Je me levais, fis de nouveau quelques pas pour me dégourdir les jambes. Je m’éloignais un peu me demandant si vraiment c’était bien là le lieu de rendez-vous ? Il était grand temps de m’en préoccuper maintenant que l’heure approchait. Je m’en voulais de ne pas m’être mieux renseignée sur cette plage. Il y en avait tout le long des plages, avec des noms sympas d’ailleurs, mais est ce que j’étais sur la bonne, la plage du Midi n’était pas loin non plus…
J’essayais de bien me souvenir car bien entendu je n’avais pas imprimé le dernier mail avec le lieu exact de notre rendez-vous et je commençais à douter, et si c’était la plage de la Cantine ou autre…
Soudain j’entendis de grands cris tout près. Des enfants hurlaient et des hommes couraient vers la mer.
Il se noie, lancez-lui une corde, vite, faites vite, appelez les sauveteurs ….
Cela me sortit complètement de mes fantasmes amoureux, que se passait-il donc ? Je pris le vélo et me rendis sur les lieux d’où provenait cette panique.
Plusieurs jeunes hommes tiraient sur une corde et essayaient de ramener quelque chose à terre. Soudain l’un d’entre eux se jeta à l’eau et cria : on n’y arrivera pas, il n’a plus la force de se cramponner à la corde. Enfin au bout de quinze bonnes minutes, alors que les secours arrivaient, les bénévoles avaient réussi à ramener le corps d’un homme et l’avait étendu sur le sable.
Tout le monde s’agitait, voulait voir : mais qui était-il ? Comment était-il arrivé là ? Il faut quand même le vouloir tomber à l’eau à cet endroit ou alors il a peut-être voulu mourir ? Il n’est pas jeune, il a sans doute eu un malaise…
Tous les arguments toutes les suppositions allaient bon train et pendant ce temps, les sauveteurs essayaient de le ranimer. Ils pestaient contre les gens qui faisaient cercle et hurlaient : mais laissez-nous travailler, il a besoin d’air poussez-vous !

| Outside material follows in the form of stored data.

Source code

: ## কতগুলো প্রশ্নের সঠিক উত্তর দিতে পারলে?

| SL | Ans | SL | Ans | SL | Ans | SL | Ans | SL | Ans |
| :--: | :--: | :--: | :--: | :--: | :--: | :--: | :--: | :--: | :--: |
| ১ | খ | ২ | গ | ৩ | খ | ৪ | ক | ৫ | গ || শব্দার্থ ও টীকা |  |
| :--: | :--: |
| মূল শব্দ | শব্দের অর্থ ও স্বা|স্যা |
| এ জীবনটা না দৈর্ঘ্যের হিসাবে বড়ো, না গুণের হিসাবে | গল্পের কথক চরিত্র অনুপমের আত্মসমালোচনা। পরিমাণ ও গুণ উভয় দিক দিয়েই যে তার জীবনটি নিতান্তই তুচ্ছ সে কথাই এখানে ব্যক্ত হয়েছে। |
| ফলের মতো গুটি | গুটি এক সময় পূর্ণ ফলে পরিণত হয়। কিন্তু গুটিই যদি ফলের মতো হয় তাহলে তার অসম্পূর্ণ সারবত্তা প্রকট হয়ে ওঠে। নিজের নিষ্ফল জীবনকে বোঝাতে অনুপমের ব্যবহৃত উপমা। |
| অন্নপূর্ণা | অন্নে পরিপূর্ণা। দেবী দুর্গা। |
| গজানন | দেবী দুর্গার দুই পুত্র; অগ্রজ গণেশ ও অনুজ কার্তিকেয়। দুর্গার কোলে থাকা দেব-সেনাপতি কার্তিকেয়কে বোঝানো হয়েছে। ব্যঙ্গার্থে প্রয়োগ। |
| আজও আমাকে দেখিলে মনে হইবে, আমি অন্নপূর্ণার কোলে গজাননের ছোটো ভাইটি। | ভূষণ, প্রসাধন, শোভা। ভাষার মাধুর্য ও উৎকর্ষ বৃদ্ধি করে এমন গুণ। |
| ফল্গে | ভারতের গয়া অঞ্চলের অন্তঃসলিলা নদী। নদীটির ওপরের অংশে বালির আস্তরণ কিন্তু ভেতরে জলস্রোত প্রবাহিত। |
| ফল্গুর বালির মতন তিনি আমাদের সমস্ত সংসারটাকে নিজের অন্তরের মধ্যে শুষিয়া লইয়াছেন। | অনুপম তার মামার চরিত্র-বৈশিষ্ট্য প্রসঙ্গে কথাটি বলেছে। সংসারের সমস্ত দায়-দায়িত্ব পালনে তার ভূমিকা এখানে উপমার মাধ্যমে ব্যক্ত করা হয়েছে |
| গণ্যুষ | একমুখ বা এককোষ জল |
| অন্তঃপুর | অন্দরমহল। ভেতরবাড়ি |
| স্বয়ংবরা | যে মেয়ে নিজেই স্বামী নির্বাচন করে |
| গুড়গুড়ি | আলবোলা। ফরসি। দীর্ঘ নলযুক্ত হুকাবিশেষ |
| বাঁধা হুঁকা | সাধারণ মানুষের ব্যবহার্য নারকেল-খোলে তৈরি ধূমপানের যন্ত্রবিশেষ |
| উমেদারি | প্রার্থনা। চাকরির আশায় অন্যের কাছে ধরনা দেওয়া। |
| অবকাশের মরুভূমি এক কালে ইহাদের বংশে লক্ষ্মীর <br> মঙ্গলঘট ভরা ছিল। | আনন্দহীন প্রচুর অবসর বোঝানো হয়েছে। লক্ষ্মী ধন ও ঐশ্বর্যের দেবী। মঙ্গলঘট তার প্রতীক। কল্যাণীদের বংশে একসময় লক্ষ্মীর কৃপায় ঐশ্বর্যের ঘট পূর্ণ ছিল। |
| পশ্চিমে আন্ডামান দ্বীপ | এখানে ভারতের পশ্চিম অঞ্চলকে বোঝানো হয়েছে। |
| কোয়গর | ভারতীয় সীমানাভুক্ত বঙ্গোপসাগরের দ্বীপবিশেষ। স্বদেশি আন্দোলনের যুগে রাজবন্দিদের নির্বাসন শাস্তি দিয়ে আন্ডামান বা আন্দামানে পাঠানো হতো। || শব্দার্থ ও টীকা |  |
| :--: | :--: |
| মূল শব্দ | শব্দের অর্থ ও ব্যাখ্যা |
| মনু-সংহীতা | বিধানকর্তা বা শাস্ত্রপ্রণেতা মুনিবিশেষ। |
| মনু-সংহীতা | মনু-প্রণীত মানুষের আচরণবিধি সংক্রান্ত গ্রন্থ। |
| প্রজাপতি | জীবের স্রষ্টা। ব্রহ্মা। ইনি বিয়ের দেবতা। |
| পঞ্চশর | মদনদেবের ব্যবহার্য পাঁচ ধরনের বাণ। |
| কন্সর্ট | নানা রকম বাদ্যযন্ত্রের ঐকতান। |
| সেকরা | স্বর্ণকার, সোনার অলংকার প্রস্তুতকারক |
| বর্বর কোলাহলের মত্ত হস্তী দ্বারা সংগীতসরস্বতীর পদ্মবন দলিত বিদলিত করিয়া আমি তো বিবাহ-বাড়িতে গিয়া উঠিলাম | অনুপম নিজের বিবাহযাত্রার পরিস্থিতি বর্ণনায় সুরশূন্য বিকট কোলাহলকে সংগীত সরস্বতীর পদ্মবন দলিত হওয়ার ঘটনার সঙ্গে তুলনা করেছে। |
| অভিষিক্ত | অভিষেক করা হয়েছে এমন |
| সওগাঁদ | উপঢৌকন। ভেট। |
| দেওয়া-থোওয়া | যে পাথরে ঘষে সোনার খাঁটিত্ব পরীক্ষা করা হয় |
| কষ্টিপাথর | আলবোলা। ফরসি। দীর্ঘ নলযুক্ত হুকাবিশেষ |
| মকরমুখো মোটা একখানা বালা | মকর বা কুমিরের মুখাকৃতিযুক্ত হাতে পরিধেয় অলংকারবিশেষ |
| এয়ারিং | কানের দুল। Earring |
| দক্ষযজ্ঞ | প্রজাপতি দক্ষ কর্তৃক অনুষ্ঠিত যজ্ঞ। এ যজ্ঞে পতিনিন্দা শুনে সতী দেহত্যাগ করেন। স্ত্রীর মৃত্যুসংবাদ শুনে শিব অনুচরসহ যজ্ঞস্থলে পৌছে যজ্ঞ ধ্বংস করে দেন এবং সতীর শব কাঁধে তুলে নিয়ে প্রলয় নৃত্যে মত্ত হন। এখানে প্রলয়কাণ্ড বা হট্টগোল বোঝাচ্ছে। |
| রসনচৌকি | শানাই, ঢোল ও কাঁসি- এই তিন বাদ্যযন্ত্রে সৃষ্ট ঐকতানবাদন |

Enfin, le « noyé » ouvrit les yeux et cracha plusieurs fois. Il était sauvé.
— Mais qui est-il ? On a retrouvé quelque chose ?
— Non rien, aucun papier, qui puisse aider à savoir qui il était. Mais il va pouvoir nous le dire, il a déjà repris ses esprits on va l’emmener au frais pour qu’il se repose. Rien de grave, dit un pompier qui l’avait examiné.
Le temps passait et je ne m’étais pas rendu compte qu’il était maintenant 15 heures trente, et mon rendez-vous ? Ciel je l’avais oublié !
Je retournai vivement à l’endroit que je venais de quitter. Personne. Je me disais qu’il était peut-être venu lui aussi voir ce qui se passait et qu’il allait revenir ici. Je m’assis donc et attendis.
16 heures.
Ça ne pouvait plus durer. Cette incertitude était insoutenable. Il m’avait tendu un piège. Il n’était pas venu. C’était bien ma chance, m’être déplacée de si loin pour du vent. Je le haïssais après lui avoir cherché mille excuses je ne voyais que le piège tendu à une femme de hasard. Il doit bien rire en regardant l’heure.
Je repris le vélo et pédalai jusqu’à la location.
Je ne savais plus comment me sortir de cette rage qui me tenaillait. Qu’allais-je faire maintenant ? Porter plainte ? Je m’étais fait avoir. Et moi sottement j’avais cru qu’un homme que je n’avais jamais vu allait arriver tout guilleret, le bouquet de fleurs à la main. Quelle gourde !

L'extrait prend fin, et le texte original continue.